Procès Guéi en Côte-d’Ivoire «Ceux qui prennent les tueurs pour des héros applaudissent des tueurs»

1800ccf1-18c9-4f06-9736-fee5978f7573

Par André Silver Konan

Quels que soient les manquements dans le procès Guéi, l’histoire retiendra que c’est la première fois dans ce pays, que la lumière est publiquement faite, sur l’un des plus grands mystères depuis l’indépendance. En dépit des mensonges bien risibles des accusés (la vidéo de la RTI montrant Séka Séka sur le lieu du crime, ainsi que le véhicule de Dogbo Blé, sur le même lieu, a été présenté au tribunal et des avocats de la défense, n’ont même pas eu la dignité de la regarder, eux qui ont tenté, dans un rare déni d’éthique, de couvrir les mensonges de leurs clients, qui racontaient, sans rire, qu’ils n’étaient pas présents sur les lieux), l’histoire retiendra que ce jour-là, des officiers de l’armée ont commis une bavure criminelle. Tout simplement parce que dans leur esprit (l’expression est de Lida Kouassi), le Général était le commanditaire du coup d’Etat foireux du 19 septembre 2002. Les négationnistes aux petits pieds peuvent continuer à prendre les tueurs (présumés) pour des héros, tout en maudissant d’autres tueurs. Allez-y comprendre leur logique…

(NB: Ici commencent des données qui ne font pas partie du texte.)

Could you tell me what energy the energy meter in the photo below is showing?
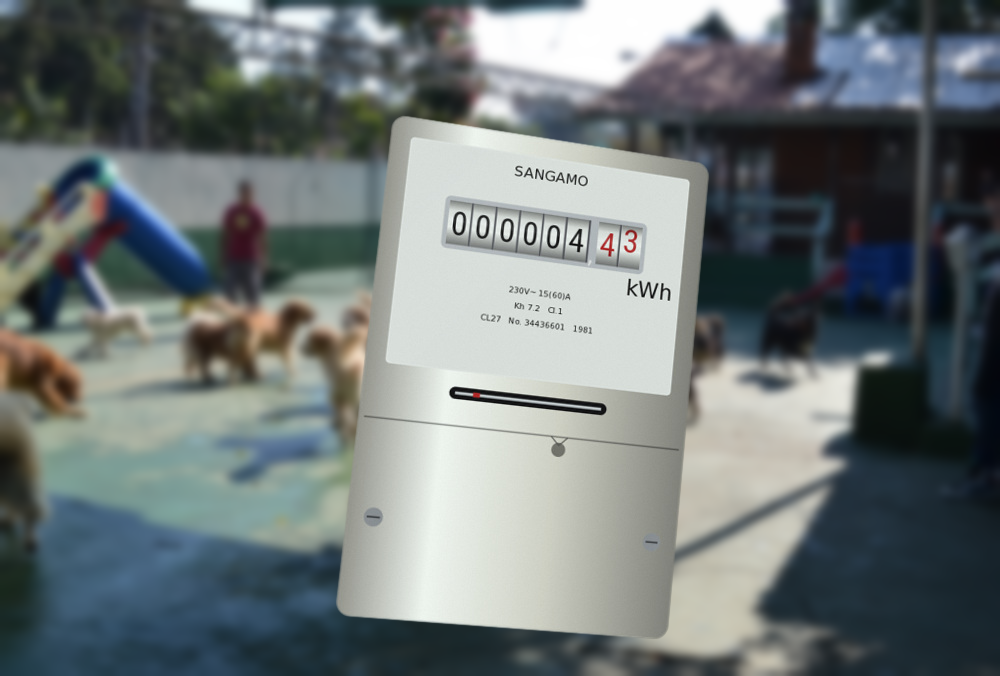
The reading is 4.43 kWh
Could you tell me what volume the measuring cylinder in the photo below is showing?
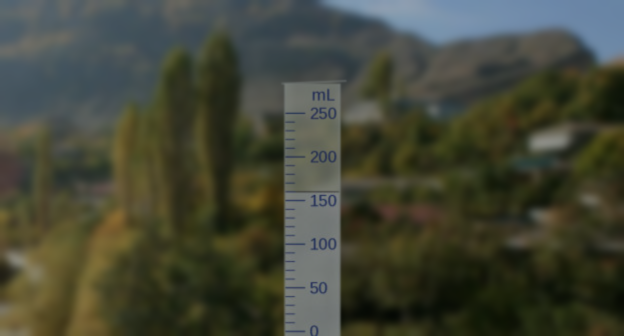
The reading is 160 mL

Ils peuvent mépriser la souffrance des parents de Guéi, tout en se posant eux-mêmes en victimes, pour d’autres crimes commis sur des proches. Allez vraiment comprendre leur logique sélective…

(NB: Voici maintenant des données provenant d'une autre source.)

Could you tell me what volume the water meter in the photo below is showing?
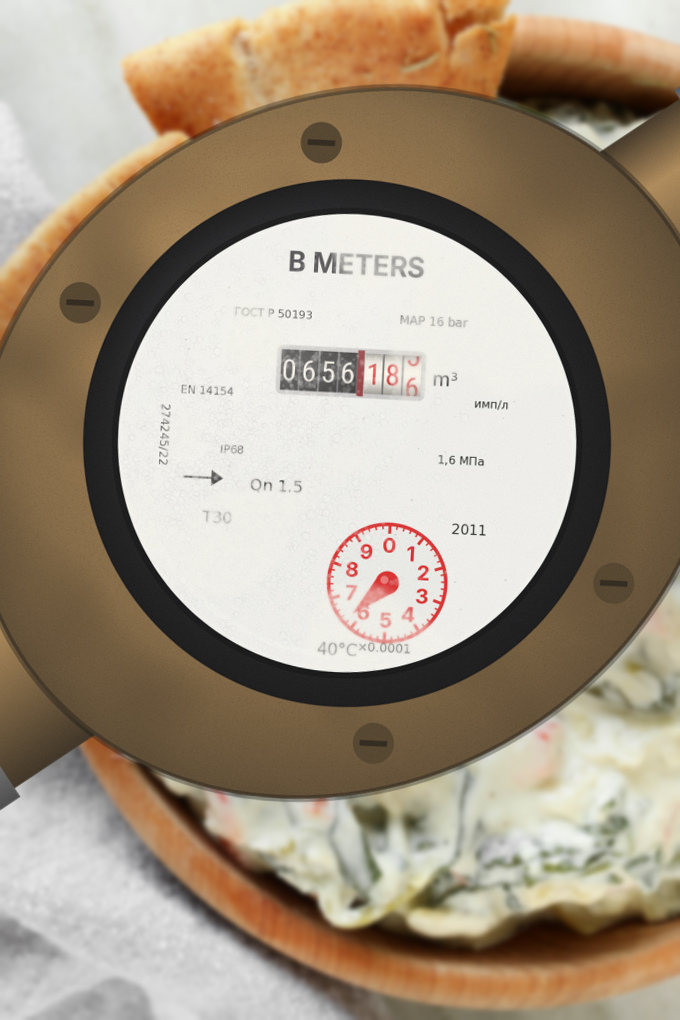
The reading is 656.1856 m³
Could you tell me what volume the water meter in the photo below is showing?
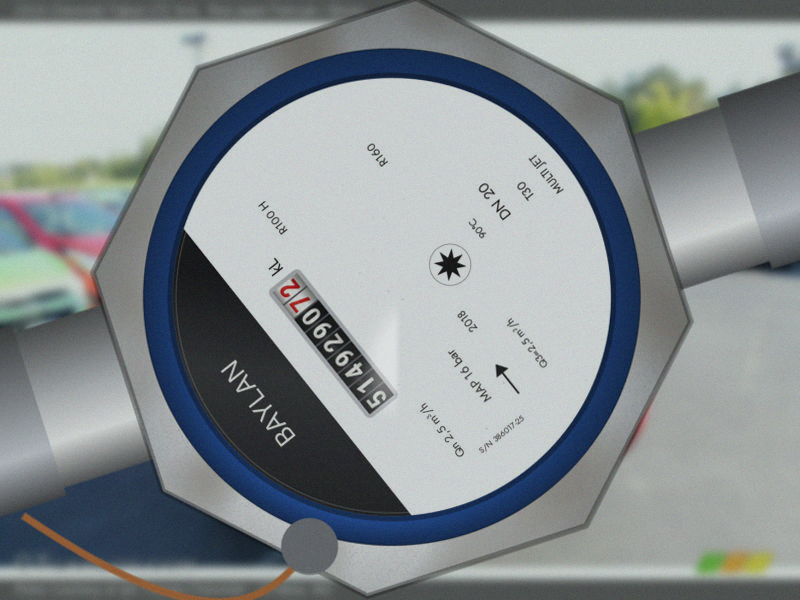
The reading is 5149290.72 kL
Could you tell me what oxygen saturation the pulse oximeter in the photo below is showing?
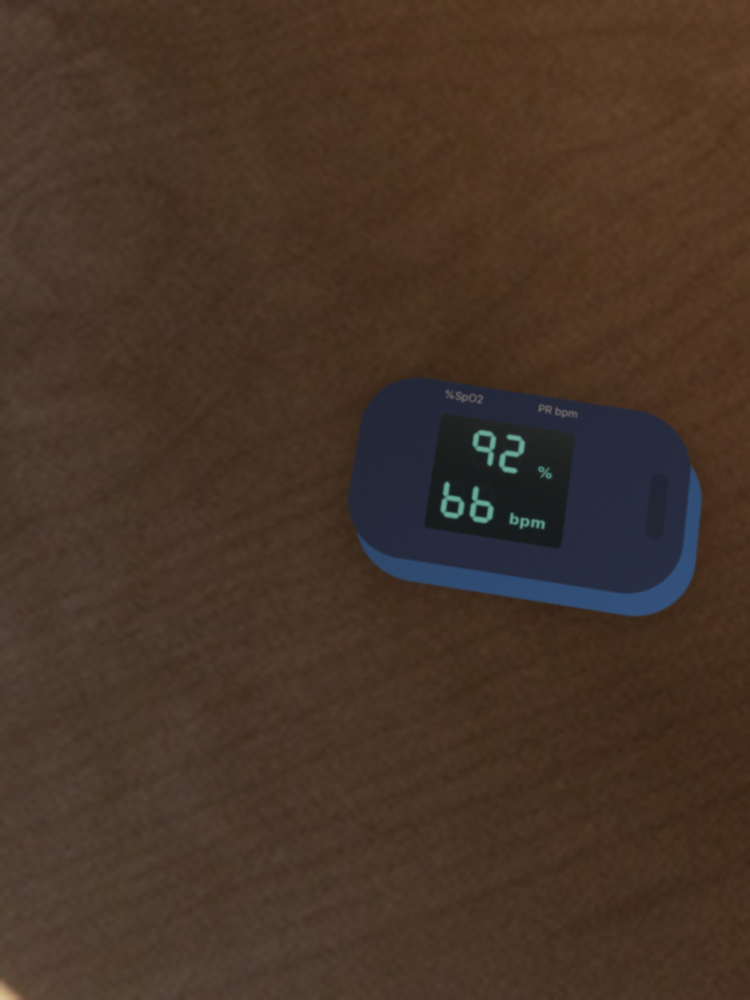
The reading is 92 %
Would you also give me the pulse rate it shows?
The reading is 66 bpm
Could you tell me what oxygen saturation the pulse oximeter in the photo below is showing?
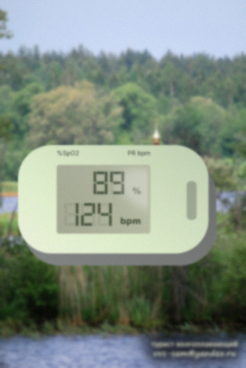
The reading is 89 %
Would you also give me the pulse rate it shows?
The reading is 124 bpm
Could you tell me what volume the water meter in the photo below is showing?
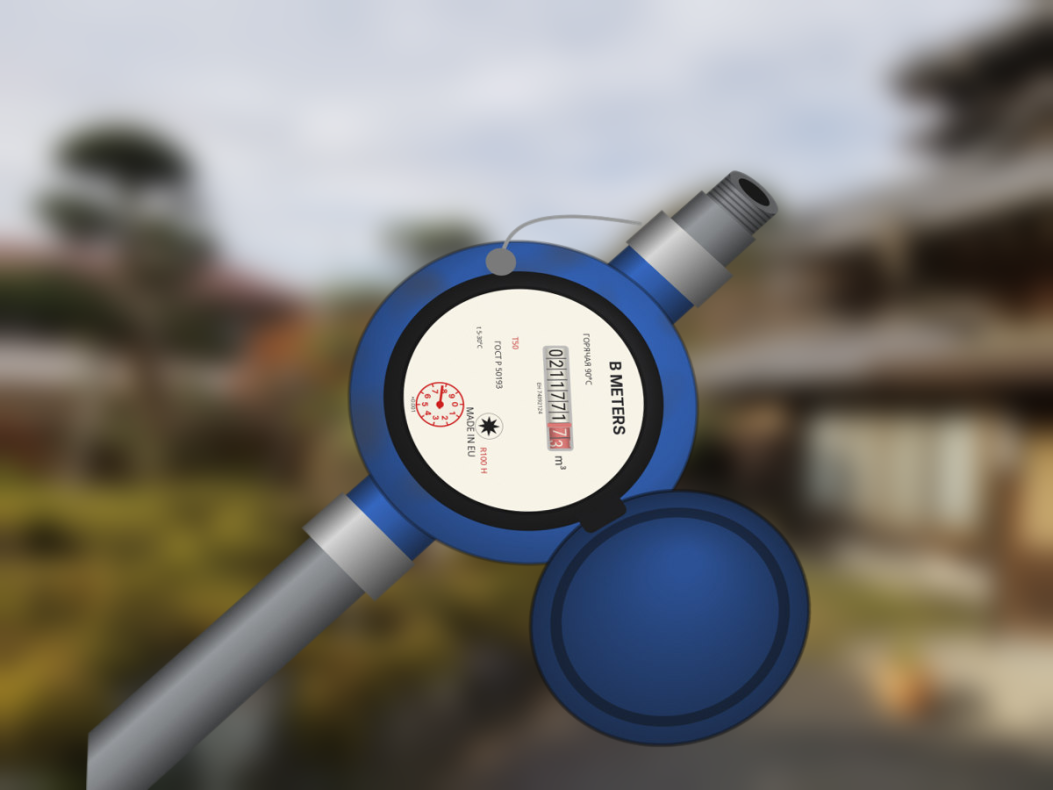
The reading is 211771.727 m³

Ces supporters qui ne sont pas mieux que les tueurs, peuvent aujourd’hui réclamer justice pour eux-mêmes, tout en militant pour que justice ne soit pas rendue pour d’autres, dénoncer aujourd’hui la justice des vainqueurs, après avoir encouragé hier, l’impunité sur les crimes commis à Abidjan, comme à Bouaké. Allez enfin comprendre leur logique…

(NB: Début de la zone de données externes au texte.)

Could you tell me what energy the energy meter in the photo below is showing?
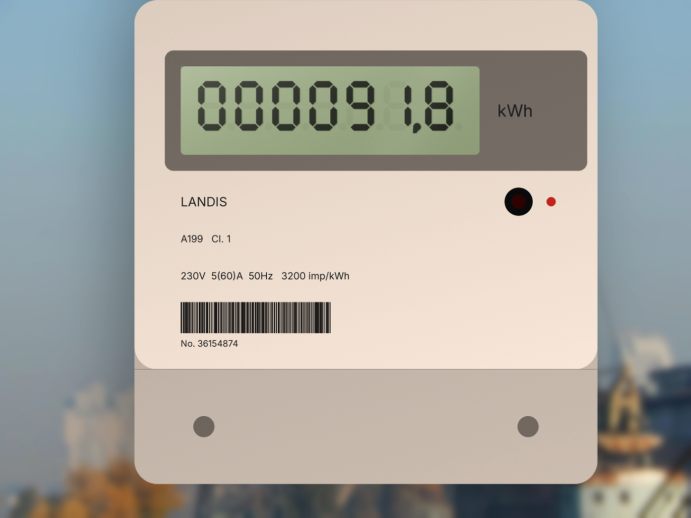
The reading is 91.8 kWh
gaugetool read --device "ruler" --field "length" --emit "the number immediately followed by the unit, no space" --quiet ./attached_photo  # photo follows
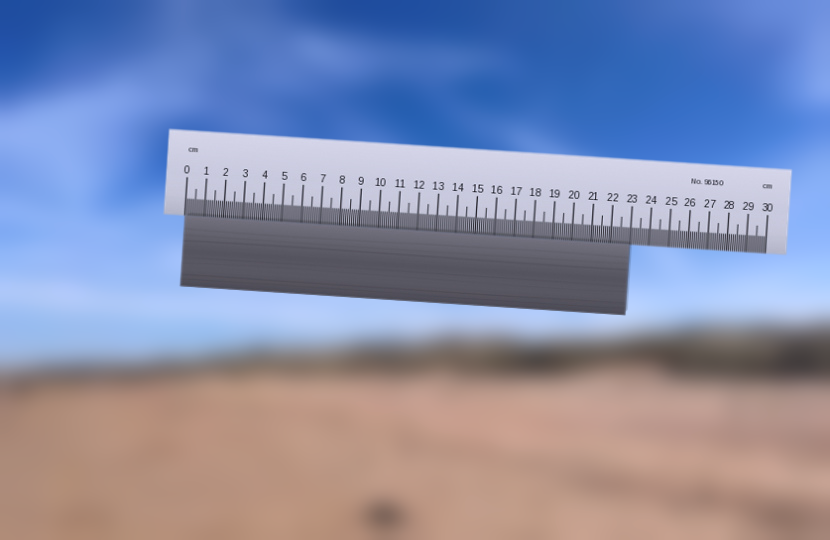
23cm
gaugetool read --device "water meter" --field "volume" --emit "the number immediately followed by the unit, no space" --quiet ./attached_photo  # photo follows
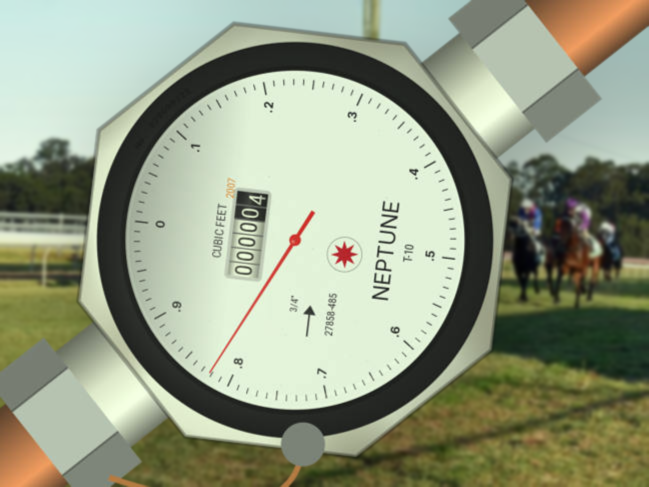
3.82ft³
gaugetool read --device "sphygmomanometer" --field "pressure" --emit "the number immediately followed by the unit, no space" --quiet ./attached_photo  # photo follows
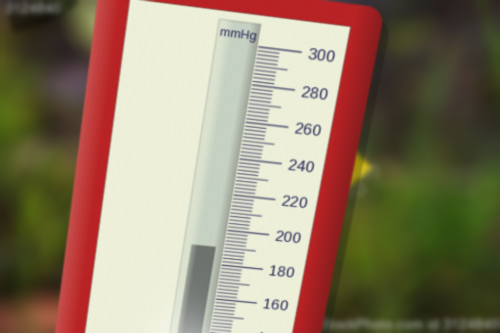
190mmHg
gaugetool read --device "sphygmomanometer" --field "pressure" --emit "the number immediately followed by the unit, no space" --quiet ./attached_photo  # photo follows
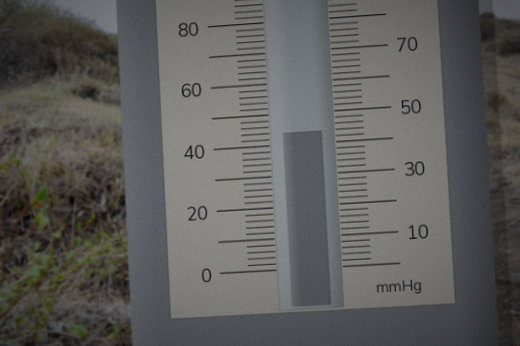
44mmHg
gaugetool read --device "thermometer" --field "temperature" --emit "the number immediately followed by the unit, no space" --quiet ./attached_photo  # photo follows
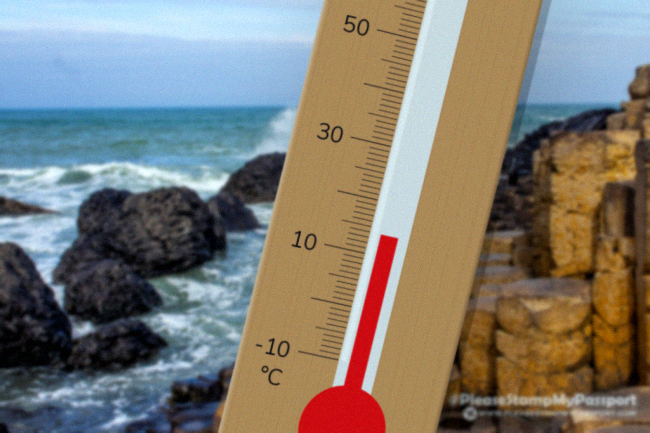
14°C
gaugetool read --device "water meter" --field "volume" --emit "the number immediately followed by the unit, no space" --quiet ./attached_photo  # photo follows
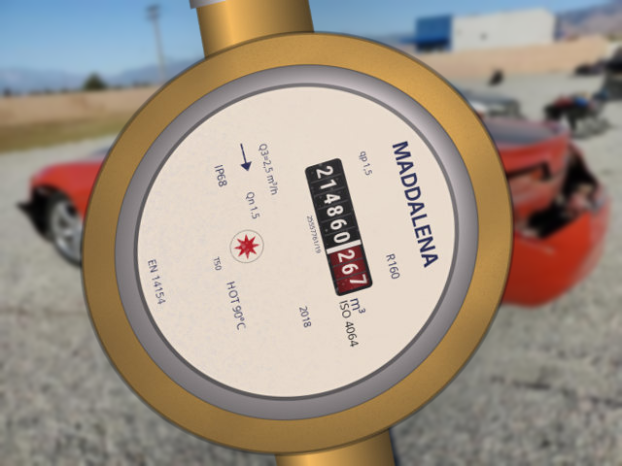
214860.267m³
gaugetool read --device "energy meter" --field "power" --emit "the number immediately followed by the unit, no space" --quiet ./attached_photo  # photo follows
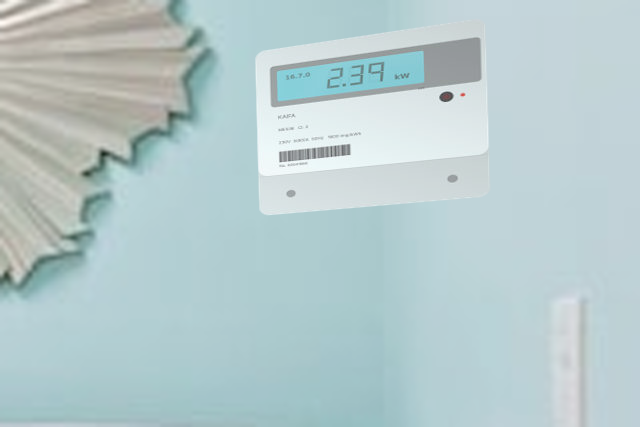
2.39kW
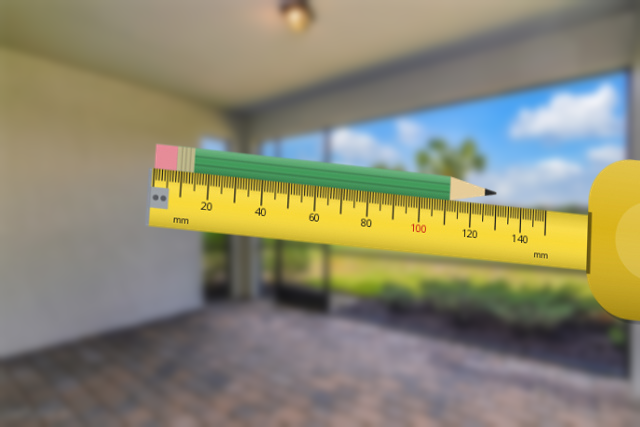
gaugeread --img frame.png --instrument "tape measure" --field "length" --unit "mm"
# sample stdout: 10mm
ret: 130mm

Malgré tout cela, le procès Guéi a le simple mérite d’avoir retracé le film de l’assassinat de l’ex-chef d’Etat et de ses proches. Aujourd’hui, quel que soit le verdict qui tombera, nous qui depuis le 19 septembre 2002, réclamons justice pour les morts, pour tous les morts ; nous savons ce qui s’est passé, qui a fait quoi et pourquoi. Les avocats du diable qui prennent ces tueurs pour des héros, eux aussi savent, malgré leurs rires carnassiers, que ceux qu’ils applaudissent sont des tueurs. Ils le savent très bien. Quant aux parents des morts, ils peuvent désormais mettre des noms et des visages sur les mains assassines qui ont enlevé la vie aux leurs et ils peuvent enfin faire leur deuil. Le temps est vraiment un autre nom du Dieu de justice.